UK Doctors Call For A Ban On Tackling In School Rugby

Publish Date
Thursday, 3 March 2016, 8:30AM
NZ Herald

NZ Herald

Doctors and academics in the United Kingdom are calling for all schools to ban tackling in rugby and move to touch or a non-contact version of the game.

More than 70 doctors and academics have signed an open letter to ministers, chief medical officers and children's commissioners in England, Scotland, Wales, Northern Ireland and the Republic of Ireland asking for tackling to be removed due to lifelong consequences for children, the BBC reports.

They argue two thirds of injuries in youth rugby and most concussions are down to tackles.

"The majority of all injuries occur during contact or collision, such as the tackle and the scrum," the letter says.

"These injuries, which include fractures, ligamentous tears, dislocated shoulders, spinal injuries and head injuries can have short-term, lifelong and life-ending consequences for children."

The call to ban tackling comes as the England Rugby Football Union look to introduce rugby to a million children in state schools, the BBC reports. Many secondary schools in the UK deliver contact rugby as a compulsory part of the physical education curriculum from the age of 11.

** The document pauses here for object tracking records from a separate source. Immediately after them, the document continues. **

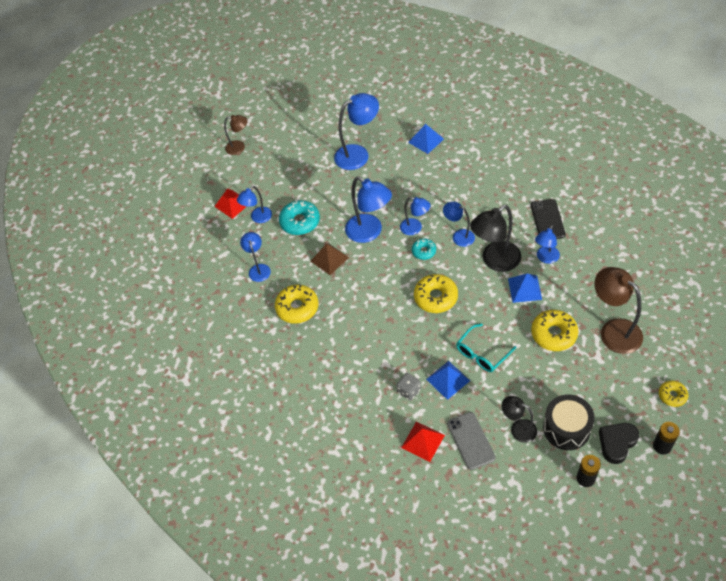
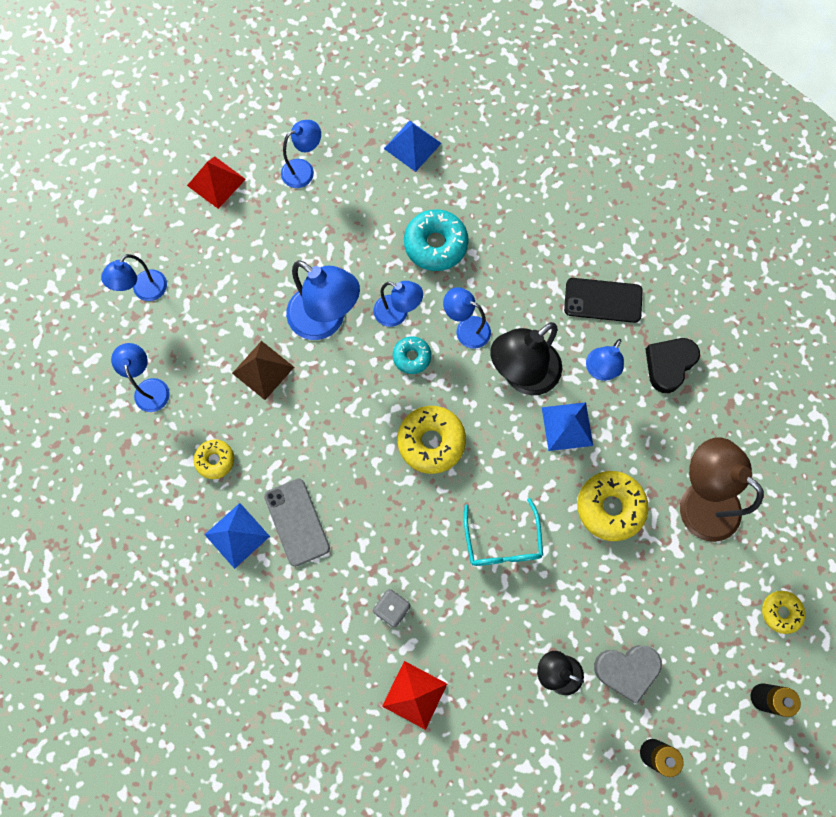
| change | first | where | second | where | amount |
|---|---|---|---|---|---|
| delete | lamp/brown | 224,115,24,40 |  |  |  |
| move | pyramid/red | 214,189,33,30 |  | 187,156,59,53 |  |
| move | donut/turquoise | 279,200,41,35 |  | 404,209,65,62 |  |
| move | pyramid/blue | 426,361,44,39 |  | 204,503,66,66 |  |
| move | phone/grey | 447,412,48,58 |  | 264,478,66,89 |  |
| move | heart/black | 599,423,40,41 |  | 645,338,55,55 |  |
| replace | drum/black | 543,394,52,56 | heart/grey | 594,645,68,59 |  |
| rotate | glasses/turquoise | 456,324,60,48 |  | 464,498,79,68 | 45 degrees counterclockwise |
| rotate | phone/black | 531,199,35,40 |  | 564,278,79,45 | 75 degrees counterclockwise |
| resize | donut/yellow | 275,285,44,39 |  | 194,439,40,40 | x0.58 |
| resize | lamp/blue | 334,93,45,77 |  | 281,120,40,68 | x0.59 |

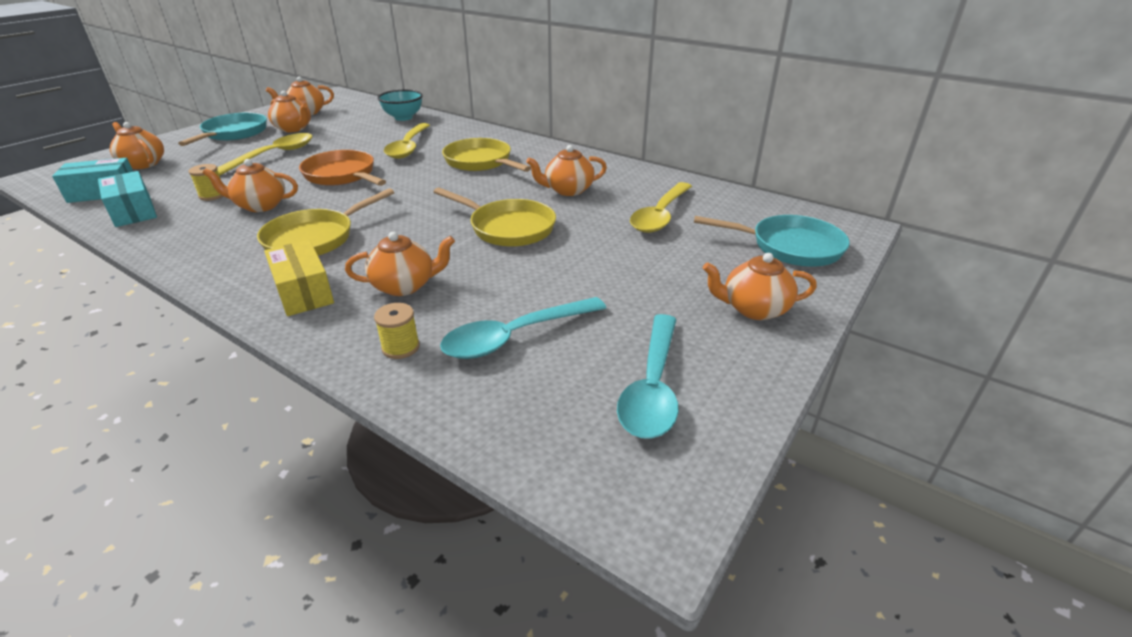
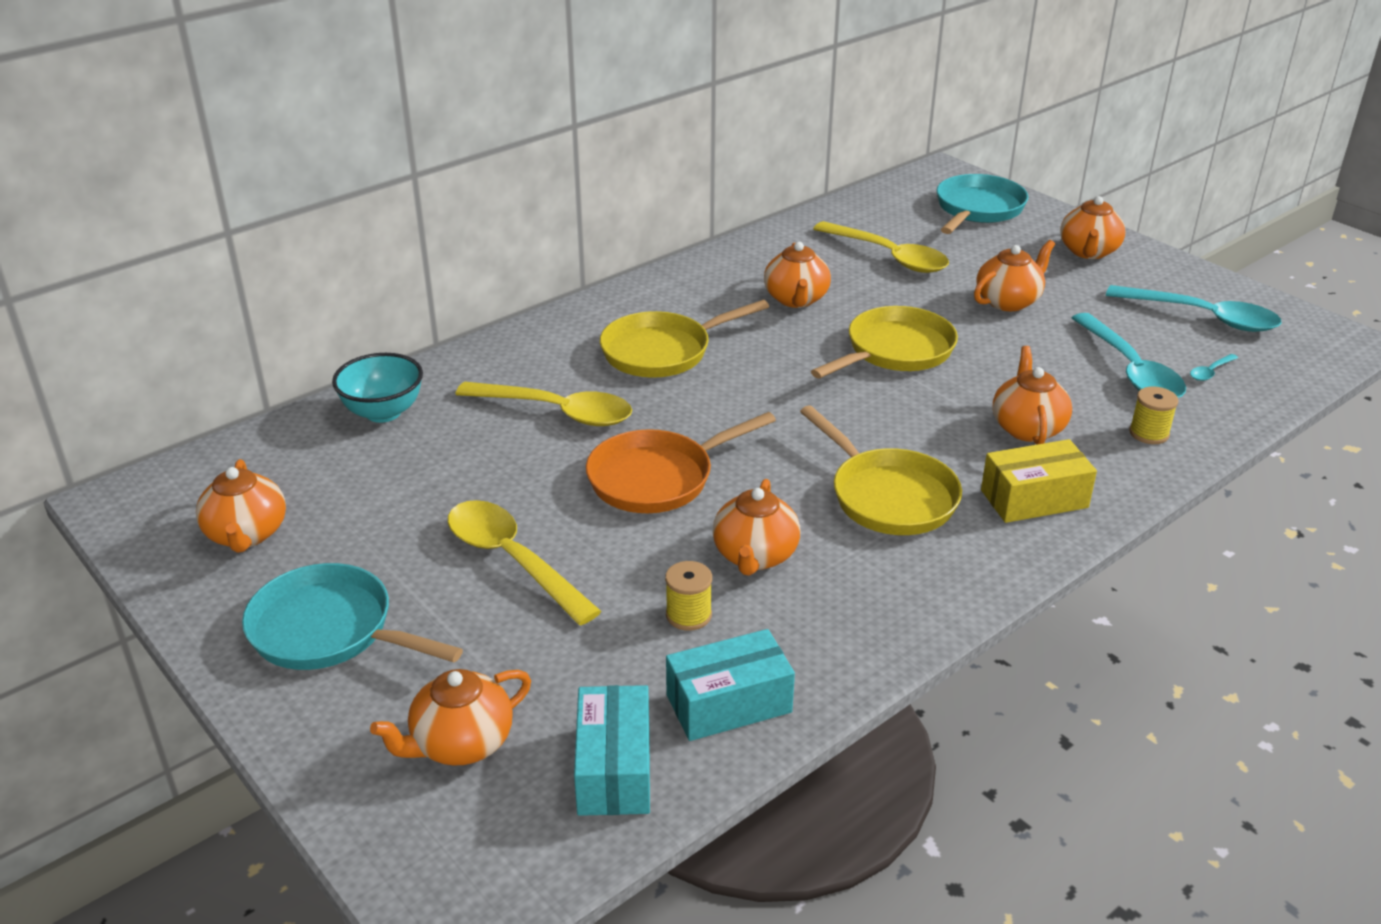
| change | first | where | second | where | amount |
|---|---|---|---|---|---|
| insert |  |  | spoon/turquoise | 1190,354,48,27 |  |
| move | teapot/orange | 268,91,43,41 |  | 974,240,81,71 |  |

Professor Allyson Pollock who signed the open letter told the BBC that more children playing the game of rugby means more children suffering concussions.

"If you're thinking of a million children playing every year with this risk of injury you're looking at 300,000 extra injuries a year, including up to 100,000 concussions," she said.

Pollock added that 90 percent of injuries resulted in more than seven days lost from school.